As the HL7® Fast Healthcare Interoperability Resources (FHIR®) community grows, an increasing volume of FHIR information and a ballooning community of self-appointed FHIR experts are bursting onto the scene. This is a welcome sign of the emergence of a robust FHIR ecosystem, and we celebrate that.
Health IT is hard; as a technical domain, its complexity matches healthcare’s enormous size as an economic force. Because FHIR allows for exchanging just the data needed for a specific purpose, it makes exchanging healthcare data “easier” than the earlier interoperability standards. But note the quotes around the word easier. I didn’t say “easy,” because few things in healthcare are easy, and we are talking about our lives here. We must get it right.
In many ways, FHIR is a huge improvement, but it cannot change the fact that there are thousands of ways to combine hundreds of clinical data elements, and practitioners in one specialty need that data in a way that matches their clinical needs, whereas the same data needs to be packaged up for another clinical use case in a different way.
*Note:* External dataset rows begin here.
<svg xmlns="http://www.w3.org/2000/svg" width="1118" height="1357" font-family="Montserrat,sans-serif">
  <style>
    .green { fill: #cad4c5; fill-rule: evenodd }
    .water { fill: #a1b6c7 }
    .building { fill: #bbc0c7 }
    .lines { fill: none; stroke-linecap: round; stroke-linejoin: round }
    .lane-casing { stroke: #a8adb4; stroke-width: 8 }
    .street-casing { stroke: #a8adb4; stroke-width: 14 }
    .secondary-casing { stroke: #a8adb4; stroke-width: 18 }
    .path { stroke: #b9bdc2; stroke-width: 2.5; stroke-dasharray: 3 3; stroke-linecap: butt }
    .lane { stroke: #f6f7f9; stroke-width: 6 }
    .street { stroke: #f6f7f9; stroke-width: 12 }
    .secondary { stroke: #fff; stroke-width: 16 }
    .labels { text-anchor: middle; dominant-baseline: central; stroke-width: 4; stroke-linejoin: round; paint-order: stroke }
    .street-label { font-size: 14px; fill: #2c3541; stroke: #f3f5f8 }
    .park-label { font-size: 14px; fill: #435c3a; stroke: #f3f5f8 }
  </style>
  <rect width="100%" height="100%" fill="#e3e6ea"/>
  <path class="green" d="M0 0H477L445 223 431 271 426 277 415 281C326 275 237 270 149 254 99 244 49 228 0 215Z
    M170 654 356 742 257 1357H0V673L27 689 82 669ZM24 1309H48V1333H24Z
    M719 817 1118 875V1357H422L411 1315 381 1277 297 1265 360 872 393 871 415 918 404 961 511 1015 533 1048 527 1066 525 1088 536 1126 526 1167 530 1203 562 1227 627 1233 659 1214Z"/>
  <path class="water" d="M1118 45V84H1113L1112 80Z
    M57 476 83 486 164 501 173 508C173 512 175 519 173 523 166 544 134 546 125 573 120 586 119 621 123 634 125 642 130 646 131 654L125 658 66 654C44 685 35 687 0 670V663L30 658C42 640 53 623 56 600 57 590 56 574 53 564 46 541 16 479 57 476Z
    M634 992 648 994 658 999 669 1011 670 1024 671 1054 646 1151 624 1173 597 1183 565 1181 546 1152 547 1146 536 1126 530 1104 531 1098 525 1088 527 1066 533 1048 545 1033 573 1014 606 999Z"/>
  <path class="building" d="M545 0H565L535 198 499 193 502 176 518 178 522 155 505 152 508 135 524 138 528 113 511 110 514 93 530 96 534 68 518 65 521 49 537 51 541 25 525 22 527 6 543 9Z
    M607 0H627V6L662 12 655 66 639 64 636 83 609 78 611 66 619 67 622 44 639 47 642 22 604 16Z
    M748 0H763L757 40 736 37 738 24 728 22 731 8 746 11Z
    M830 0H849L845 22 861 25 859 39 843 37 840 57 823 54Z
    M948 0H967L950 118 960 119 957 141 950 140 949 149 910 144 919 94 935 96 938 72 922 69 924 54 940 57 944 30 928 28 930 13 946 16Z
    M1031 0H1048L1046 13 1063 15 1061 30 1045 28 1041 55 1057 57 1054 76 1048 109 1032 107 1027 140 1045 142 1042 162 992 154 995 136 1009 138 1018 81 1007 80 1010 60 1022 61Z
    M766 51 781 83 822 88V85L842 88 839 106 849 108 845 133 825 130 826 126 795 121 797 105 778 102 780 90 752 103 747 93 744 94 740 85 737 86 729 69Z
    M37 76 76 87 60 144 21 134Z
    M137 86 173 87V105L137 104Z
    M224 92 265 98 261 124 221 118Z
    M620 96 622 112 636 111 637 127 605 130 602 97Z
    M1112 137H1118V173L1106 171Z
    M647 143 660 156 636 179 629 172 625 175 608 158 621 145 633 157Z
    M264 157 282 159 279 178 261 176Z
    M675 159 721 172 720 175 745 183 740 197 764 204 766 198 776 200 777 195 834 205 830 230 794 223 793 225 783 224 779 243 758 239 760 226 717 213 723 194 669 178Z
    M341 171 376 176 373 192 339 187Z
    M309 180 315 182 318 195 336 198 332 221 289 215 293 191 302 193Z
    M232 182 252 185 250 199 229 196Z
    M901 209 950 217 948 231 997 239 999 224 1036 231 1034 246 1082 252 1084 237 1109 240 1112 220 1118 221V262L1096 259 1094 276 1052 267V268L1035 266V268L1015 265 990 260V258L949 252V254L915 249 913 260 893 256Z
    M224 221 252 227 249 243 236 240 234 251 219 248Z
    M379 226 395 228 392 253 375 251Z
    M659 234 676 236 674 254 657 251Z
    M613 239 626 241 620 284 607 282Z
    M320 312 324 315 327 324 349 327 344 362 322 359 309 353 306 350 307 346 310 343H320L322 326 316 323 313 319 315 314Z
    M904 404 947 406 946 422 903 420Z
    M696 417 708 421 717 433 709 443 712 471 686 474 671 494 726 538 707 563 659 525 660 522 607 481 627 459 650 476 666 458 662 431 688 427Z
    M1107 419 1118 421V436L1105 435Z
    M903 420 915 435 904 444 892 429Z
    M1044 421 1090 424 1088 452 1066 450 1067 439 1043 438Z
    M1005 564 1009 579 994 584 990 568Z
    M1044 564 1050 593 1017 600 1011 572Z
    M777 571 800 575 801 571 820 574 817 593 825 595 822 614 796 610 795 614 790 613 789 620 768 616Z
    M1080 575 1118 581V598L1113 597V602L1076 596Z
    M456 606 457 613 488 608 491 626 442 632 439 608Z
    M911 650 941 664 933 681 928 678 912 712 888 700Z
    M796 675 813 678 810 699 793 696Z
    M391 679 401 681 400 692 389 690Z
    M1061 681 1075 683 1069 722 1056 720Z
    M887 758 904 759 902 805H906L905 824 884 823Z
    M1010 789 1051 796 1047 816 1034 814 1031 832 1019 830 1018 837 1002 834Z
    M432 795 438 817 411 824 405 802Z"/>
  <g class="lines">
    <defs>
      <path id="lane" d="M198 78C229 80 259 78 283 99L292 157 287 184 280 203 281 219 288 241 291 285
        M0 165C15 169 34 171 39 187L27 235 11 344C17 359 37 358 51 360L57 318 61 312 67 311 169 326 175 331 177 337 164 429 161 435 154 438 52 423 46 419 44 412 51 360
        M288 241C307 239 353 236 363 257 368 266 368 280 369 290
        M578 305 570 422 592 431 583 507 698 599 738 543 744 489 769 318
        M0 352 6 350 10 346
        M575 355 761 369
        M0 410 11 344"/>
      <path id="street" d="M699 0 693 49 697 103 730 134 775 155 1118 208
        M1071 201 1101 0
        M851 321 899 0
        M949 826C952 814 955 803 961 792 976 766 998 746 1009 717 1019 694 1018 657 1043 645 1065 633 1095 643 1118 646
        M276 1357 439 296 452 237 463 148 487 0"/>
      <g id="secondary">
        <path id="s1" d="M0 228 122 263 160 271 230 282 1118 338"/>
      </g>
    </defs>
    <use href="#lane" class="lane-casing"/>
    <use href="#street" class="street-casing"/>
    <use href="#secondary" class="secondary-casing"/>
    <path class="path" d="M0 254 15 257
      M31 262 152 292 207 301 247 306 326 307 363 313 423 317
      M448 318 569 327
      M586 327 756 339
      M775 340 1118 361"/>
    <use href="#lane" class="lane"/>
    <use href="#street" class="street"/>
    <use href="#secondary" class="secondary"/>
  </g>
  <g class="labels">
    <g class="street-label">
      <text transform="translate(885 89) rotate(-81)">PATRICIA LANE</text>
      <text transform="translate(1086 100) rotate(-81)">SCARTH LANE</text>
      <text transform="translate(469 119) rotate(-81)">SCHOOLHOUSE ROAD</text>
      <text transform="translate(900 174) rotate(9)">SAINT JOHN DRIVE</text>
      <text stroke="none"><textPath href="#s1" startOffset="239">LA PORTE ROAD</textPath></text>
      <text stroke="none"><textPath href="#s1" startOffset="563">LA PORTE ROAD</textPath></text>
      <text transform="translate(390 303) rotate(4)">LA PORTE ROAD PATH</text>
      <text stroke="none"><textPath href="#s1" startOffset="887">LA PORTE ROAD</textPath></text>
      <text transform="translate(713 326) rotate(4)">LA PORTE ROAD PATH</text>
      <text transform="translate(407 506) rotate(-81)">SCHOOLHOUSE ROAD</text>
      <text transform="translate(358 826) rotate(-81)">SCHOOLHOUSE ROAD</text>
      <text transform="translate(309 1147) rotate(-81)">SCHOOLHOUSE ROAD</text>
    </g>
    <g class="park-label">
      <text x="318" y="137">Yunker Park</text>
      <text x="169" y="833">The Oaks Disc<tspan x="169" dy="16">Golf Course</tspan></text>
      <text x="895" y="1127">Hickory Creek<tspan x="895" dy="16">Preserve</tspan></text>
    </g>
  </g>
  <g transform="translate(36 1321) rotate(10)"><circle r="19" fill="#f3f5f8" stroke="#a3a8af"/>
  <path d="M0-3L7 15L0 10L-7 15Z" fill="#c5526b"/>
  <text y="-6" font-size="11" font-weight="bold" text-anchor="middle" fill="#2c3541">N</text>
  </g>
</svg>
The combinatorial explosion of granular FHIR payloads makes grokking FHIR much harder than just throwing a bloated CDA document over the wire as currently happens each day.
That tradeoff (smaller payloads, less clinical noise, and far less data over the wire–but more implementation complexity), is why FHIR is gaining so much traction. We would all like for it to be easier–and there are hundreds of the best minds in the world working hard to make that happen–but we aren’t there yet. Healthcare is complex.
Signal vs. Noise
Needing to filter out distracting noise from the valuable signal is an expected companion of the emerging FHIR ecosystem, and that need is becoming more obvious with each passing day. One could argue (correctly) that we are just now starting to see some FHIR adoption momentum building, so worrying about some noise is not a top priority. This is certainly true for us grizzled veterans of the FHIR community; we already know how to recognize the signal, and we have the scars to prove it.
FHIR newcomers, however, need that filtering–especially if we want their welcome to be productive and enjoyable.
Ask the Testers; They Have to Know
If you have worked on huge software systems, you have probably noticed that as the level of complexity grows, stakeholders increasingly turn to the testing team to understand how the system is really supposed to work. This isn’t because testers are inherently geniuses (although I have known some who are); it’s because to effectively test a system, you have to know it. All of it. Cold.
Of course, smart teams automate as much testing as possible, but building that automation (and validating it) requires the same insanely deep level of knowledge. This is why so many stakeholders discover and use the superpower of “go ask the testing team.”
I know what you are thinking:
“So how does this help me if I’m a newcomer to FHIR?”
The answer is:
“Ask to see the testing results.”
Wondering how the implementation of a FHIR IG is supposed to work? Ask for the testing results. If you get blank stares in return, you have just encountered noise. Keep looking for the signal.
Introducing our “FHIR Starter” Series
AEGIS.net is the team behind Touchstone, the leading FHIR testing platform to objectively measure whether FHIR implementations are conformant to the underlying FHIR specifications.
We’re the team who has to know how FHIR is supposed to work.
If you are new to the FHIR scene, we are writing this series of articles for you so that you can easily recognize the FHIR signal and filter the cacophony of noise.
Here is the evolving table of contents. Each entry will become a link as that article becomes available:
- Series introduction (this article).
- Key FHIR Concepts/”Hello World” Implementation Teaser
- About all those FHIR Implementation Guides (IGs)
- Implementation Foundational Choices
- Realistic Expectations for FHIR Initiatives
- (more TBD)
We won’t be inventing any new information in these articles, but we will be occasionally sharing our recommendations based on the testing results we have seen with hundreds of FHIR implementations and millions of transactions evaluated.
We will provide references to source materials (core FHIR specifications and FHIR IGs), and–most importantly–we will provide testing results as objective evidence that you can trust the information we are sharing.